ESTRATTO DELLA PAGINA –

La Repubblica invece intervista il ministro dell’industria egiziano, Rashid. Dice: “Guardi che la nostra è una democrazia con elementi ancora primiviti, ma noi abbiamo ben chiara l’alternativa davanti a noi. Ovvero, che bisogna procedere parallelamente con le riforme economiche, ma allo stesso tempo anche con le riforme politiche”. Rispetto alla Tunisia dice che in quel Paese “nessuno poteva neppure parlare contro il Presidente, contro il regime”, mentre in Egitto “il percorso di democratizzazione è segnato”. E cita “fatti concreti”: “Abbiamo cambiato la Costituzione per permettere presidenziali con più candidati” e “il partito di maggioranza non ha ancora deciso il suo candidato”.
La Stampa intervista Ian Lesser, del German Marshall Fund di Washington, che dice, parlando di un paragone possibile tra Tunisia ed Egitto: “mentre per esempio l’opposizione tunisina è tutta in esilio, quella egiziana, sia pur tartassata, è in patria, visibile, comprende i Fratelli Musulmani. Se la protesta dovesse crescere, incalzare, lo scenario ipotizzabile potrebbe essere l’intervento dell’esercito che a un certo punto, vedendo le brutte, suggerisce gentilmente a Mubarak di tirarsi indietro”. Lesser non manca di sottolineare l’allarme per un eventuale crollo del regime in Egitto, “molto più importante per gli interessi occidentali nella regione”. Elogia Obama per aver sostenuto la protesta tunisina, ma sottolinea che la posizione dell’Occidente è scomoda, perché non sempre i cambiamenti vanno in direzione dei suoi interessi: in Egitto “non è un mistero che il governo Mubarak sia immobile, corrotto e non democratico”, ma l’Egitto nel caos significherebbe ondate di immigrati, la pace con Israele in pericolo, scenari politici imprevedibili”.
Il Corriere della Sera, ricordando che i Fratelli Musulmani si sono tenuti finora in disparte dalla protesta, riferisce della dichiarazione di alcuni loro esponenti: “non abbiamo preso parte ufficilamente ai cortei per evitare che il governo accusasse i manifestanti di essere manipolati dagli islamici e per evitare che l’occidente potesse dire che lo scontro è tra un gruppo religioso e Mubarak. Ora abbiamo deciso di intervenire”. Domani, giorno dei sermoni nelle moschee, sarà un giorno cruciale.

COMPITO 1 – Riporta tutte le righe delle voci in cui compare la stringa "value". Maiuscole e minuscole vanno rispettate.

VOCI DA USARE –
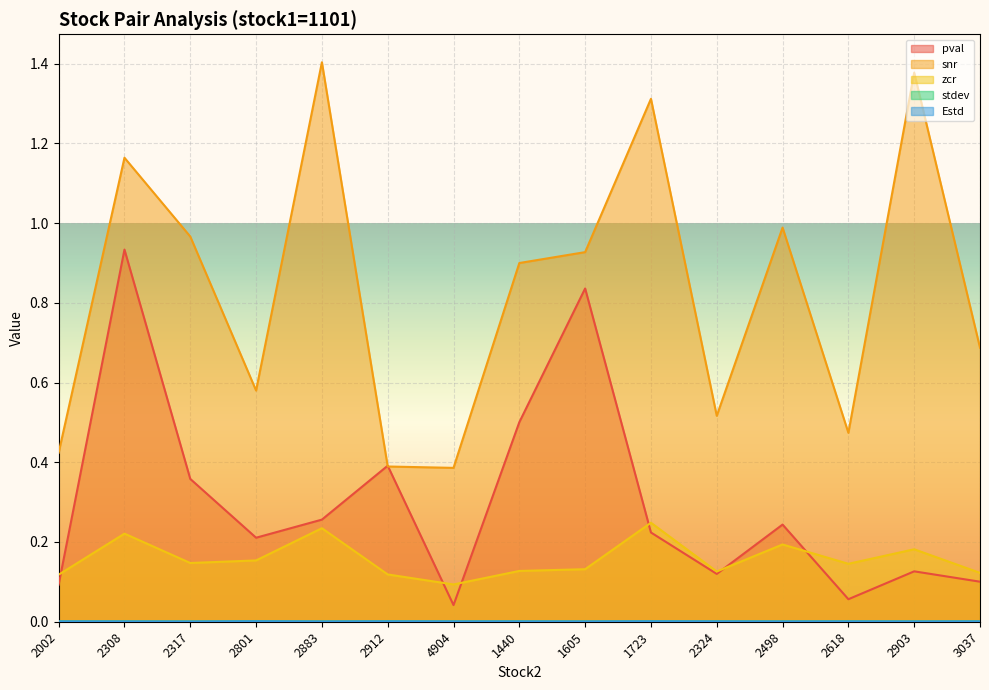

True or false: Estd and zcr intersect in this chart.

False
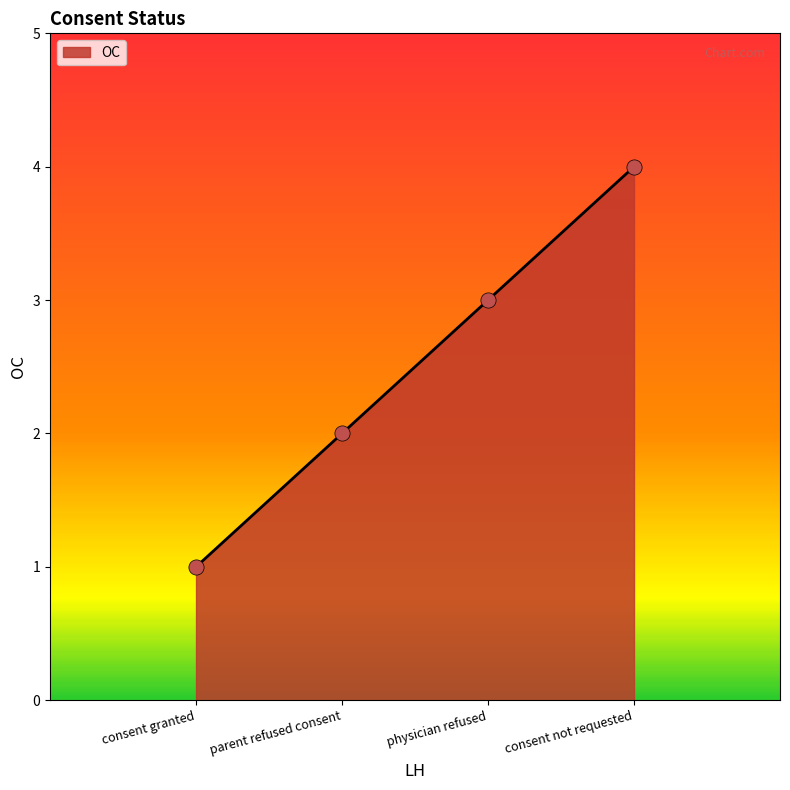

What is the ratio of the value at physician refused to the value at consent granted?

3.0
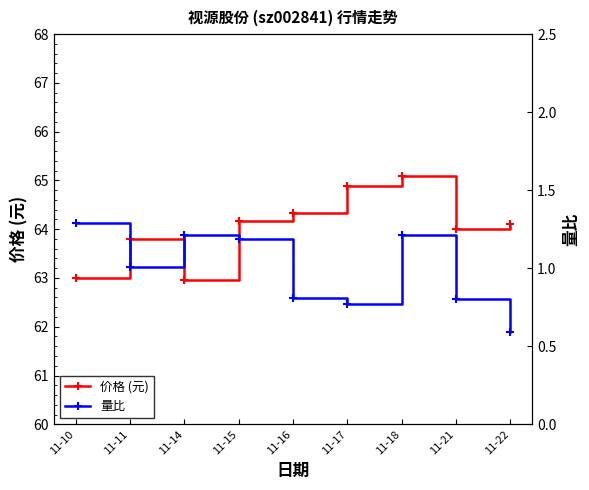

What is the total value across all series at 11-15?

65.3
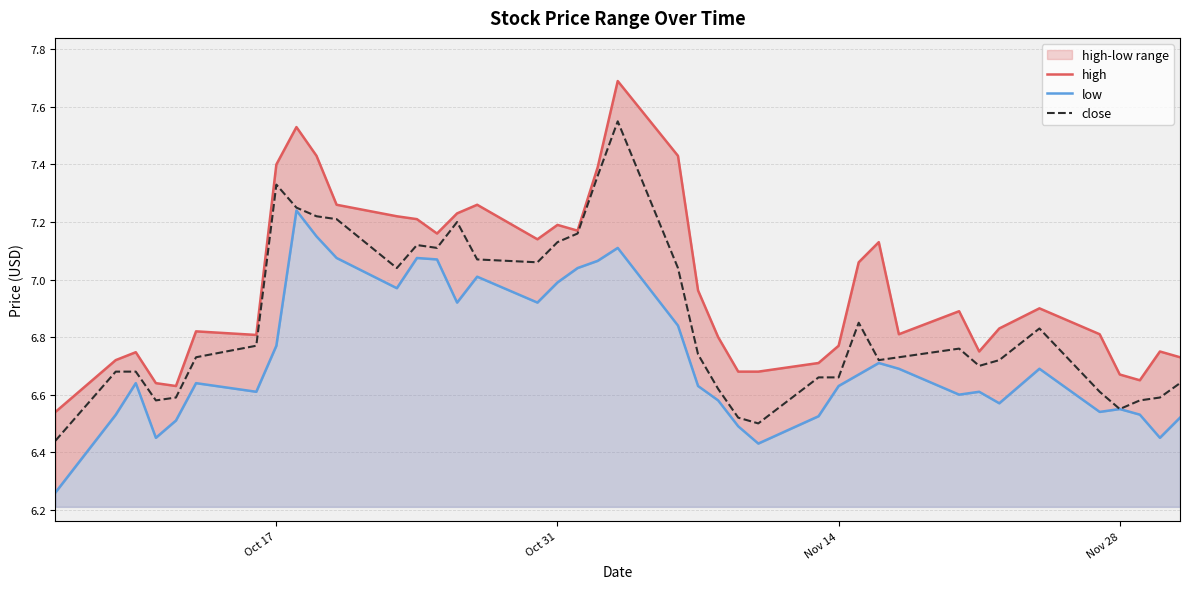

How many interior local peaks does the close series have?

7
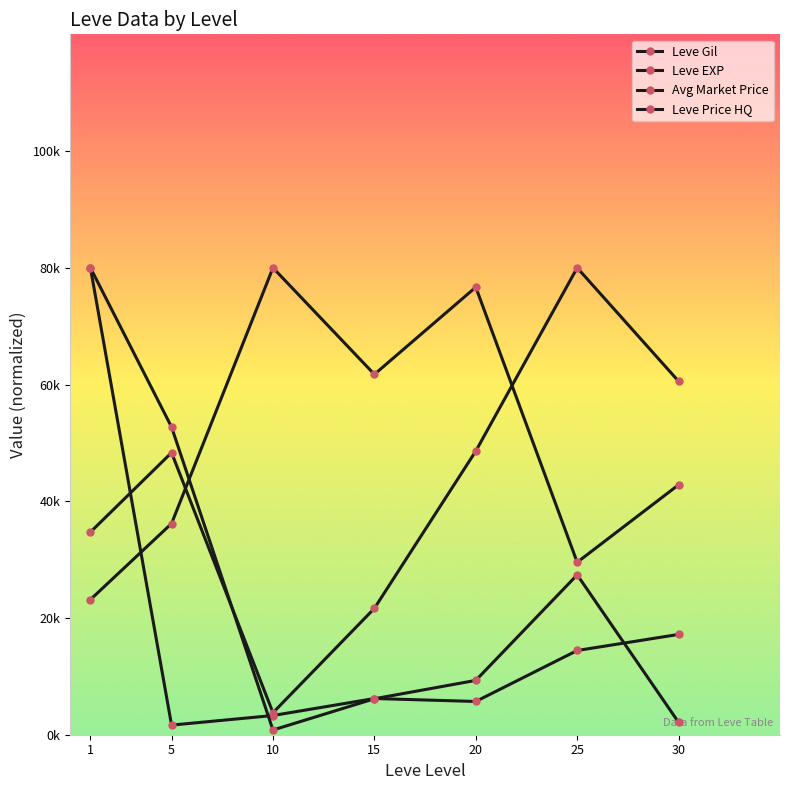

Is the value of Leve Price HQ at 10 greater than the value of Avg Market Price at 30?

No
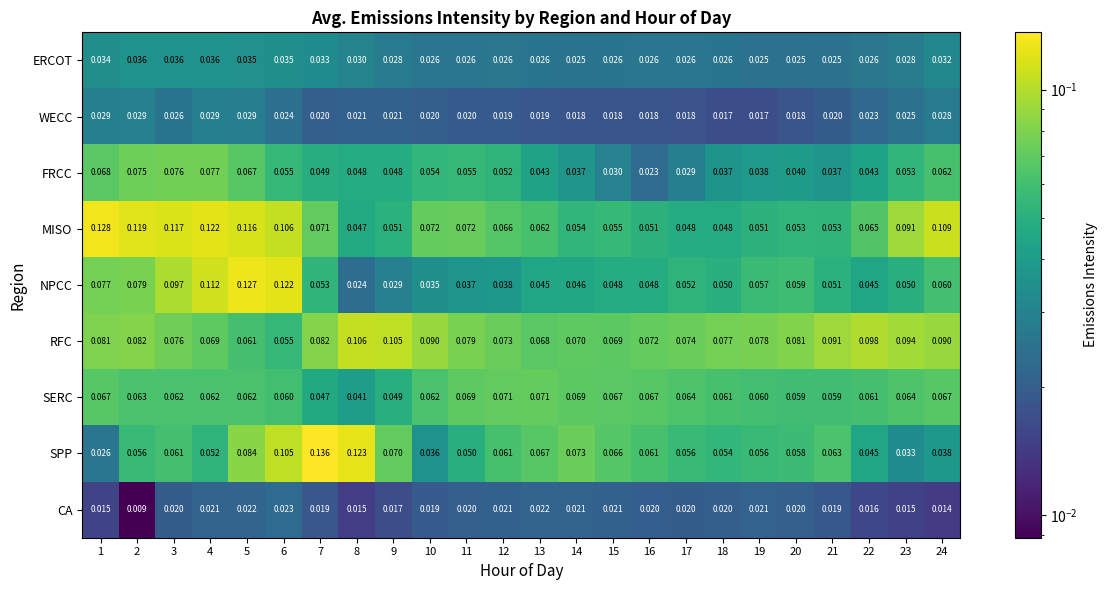

Which series has the largest range (max minus min)?

SPP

COMPITO 2 – Nella rassegna stampa sull'Egitto, per quale organizzazione lavora Ian Lesser?

RISPOSTA 1 –
What is the ratio of the value at physician refused to the value at consent granted?
What is the total value across all series at 11-15?
Is the value of Leve Price HQ at 10 greater than the value of Avg Market Price at 30?

RISPOSTA 2 – Per il German Marshall Fund di Washington.